__Page-level text extractions__
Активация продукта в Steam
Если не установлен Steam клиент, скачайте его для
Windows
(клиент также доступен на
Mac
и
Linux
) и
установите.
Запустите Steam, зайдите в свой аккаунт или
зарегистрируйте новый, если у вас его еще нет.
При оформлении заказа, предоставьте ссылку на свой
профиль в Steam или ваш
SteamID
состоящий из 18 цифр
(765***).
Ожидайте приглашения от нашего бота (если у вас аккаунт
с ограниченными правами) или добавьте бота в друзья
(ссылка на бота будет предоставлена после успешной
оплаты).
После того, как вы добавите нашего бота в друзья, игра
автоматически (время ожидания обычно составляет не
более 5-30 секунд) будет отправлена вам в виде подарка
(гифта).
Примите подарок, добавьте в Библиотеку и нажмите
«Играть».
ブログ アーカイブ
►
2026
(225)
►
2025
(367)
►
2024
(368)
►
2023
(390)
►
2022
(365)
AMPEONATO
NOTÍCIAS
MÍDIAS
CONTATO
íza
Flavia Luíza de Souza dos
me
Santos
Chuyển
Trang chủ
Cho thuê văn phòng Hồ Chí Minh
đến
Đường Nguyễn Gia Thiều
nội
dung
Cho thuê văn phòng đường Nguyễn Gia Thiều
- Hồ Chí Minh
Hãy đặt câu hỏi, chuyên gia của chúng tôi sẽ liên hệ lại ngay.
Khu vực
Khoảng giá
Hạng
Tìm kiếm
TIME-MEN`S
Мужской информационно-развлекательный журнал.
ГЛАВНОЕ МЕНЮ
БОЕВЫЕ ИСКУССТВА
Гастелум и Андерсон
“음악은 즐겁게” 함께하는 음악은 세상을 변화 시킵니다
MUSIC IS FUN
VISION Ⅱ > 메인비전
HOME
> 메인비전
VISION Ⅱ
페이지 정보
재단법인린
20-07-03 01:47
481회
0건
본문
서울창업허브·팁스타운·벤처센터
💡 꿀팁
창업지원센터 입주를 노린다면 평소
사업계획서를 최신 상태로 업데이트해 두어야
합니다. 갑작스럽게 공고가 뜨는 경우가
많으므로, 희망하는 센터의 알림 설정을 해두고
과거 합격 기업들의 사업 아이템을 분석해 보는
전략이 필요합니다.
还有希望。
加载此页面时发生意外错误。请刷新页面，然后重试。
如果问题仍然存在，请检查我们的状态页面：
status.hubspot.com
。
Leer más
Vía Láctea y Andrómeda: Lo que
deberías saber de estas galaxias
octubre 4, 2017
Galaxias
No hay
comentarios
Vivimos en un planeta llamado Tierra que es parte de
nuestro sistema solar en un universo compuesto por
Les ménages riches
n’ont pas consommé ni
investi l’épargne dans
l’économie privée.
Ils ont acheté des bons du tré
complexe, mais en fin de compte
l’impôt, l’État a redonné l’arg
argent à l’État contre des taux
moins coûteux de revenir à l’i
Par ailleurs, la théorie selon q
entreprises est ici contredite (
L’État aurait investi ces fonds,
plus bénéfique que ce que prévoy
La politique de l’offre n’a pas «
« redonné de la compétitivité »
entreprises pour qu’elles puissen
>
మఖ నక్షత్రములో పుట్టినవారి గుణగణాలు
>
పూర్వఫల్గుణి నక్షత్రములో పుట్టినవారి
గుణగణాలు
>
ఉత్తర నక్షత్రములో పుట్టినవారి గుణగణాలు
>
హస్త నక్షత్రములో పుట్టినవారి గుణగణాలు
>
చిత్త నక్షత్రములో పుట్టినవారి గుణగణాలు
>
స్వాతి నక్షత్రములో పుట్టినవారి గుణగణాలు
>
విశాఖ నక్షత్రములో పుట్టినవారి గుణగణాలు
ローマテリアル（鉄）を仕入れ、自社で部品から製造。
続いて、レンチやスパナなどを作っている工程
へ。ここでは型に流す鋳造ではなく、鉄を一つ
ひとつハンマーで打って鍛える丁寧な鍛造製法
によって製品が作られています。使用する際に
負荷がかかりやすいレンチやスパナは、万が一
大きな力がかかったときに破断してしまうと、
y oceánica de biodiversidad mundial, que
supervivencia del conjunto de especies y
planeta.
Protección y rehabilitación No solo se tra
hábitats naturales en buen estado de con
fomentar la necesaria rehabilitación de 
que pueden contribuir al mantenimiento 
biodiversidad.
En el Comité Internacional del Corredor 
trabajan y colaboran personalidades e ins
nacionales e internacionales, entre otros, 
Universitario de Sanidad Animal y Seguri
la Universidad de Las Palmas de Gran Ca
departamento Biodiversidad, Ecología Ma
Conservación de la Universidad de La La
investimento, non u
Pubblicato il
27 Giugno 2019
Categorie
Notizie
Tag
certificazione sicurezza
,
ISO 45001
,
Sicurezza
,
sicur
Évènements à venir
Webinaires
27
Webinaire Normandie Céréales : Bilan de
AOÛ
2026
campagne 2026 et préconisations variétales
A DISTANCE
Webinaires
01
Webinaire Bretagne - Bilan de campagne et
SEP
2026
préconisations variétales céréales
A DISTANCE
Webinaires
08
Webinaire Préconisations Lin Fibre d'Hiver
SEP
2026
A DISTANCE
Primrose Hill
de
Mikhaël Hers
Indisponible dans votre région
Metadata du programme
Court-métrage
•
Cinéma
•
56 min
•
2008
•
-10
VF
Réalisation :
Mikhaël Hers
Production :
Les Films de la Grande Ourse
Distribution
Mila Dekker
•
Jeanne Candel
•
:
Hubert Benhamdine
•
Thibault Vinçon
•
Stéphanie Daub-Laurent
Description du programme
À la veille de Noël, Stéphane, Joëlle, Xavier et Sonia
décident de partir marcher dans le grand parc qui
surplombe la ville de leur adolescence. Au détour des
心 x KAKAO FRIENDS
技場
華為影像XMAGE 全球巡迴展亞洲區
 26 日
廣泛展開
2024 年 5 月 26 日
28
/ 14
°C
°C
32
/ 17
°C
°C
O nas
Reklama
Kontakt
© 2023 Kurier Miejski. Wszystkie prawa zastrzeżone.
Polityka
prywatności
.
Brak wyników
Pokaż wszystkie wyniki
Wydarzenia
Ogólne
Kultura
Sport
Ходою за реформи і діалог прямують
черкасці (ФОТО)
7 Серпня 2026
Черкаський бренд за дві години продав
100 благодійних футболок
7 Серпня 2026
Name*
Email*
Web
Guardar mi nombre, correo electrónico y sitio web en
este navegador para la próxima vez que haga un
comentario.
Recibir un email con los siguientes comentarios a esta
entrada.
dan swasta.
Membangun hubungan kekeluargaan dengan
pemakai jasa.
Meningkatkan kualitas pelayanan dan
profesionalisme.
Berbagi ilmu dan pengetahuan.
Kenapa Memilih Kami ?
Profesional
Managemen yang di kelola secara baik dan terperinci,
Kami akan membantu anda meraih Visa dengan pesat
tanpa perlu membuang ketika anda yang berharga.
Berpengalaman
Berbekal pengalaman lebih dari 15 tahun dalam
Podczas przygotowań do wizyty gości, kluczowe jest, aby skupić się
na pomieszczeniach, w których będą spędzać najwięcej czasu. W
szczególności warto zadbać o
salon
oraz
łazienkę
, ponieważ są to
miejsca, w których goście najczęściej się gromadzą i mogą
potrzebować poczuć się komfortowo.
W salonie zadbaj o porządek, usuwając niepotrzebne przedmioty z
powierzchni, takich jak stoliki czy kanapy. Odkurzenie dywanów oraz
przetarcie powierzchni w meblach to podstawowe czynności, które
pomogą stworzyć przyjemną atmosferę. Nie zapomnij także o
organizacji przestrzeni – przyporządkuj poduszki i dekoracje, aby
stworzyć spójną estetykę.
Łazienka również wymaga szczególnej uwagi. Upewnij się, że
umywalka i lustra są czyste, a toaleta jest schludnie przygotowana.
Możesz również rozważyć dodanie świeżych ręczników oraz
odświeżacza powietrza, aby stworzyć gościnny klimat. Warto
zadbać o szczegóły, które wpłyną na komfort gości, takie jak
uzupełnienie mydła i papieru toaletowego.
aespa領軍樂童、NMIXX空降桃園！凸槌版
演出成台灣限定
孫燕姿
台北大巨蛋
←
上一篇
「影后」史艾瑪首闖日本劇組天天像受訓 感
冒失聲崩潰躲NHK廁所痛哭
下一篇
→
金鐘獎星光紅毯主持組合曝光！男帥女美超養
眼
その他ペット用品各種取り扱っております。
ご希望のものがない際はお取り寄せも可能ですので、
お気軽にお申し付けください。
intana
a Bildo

__Exercise instructions__
Please give a word-for-word repetition of the lines from the one containing "金鐘獎星光紅毯主持組合曝光！男帥女美超養" through the last line of the data above, including both, and nothing besides.

__Reply__
金鐘獎星光紅毯主持組合曝光！男帥女美超養
眼
その他ペット用品各種取り扱っております。
ご希望のものがない際はお取り寄せも可能ですので、
お気軽にお申し付けください。
intana
a Bildo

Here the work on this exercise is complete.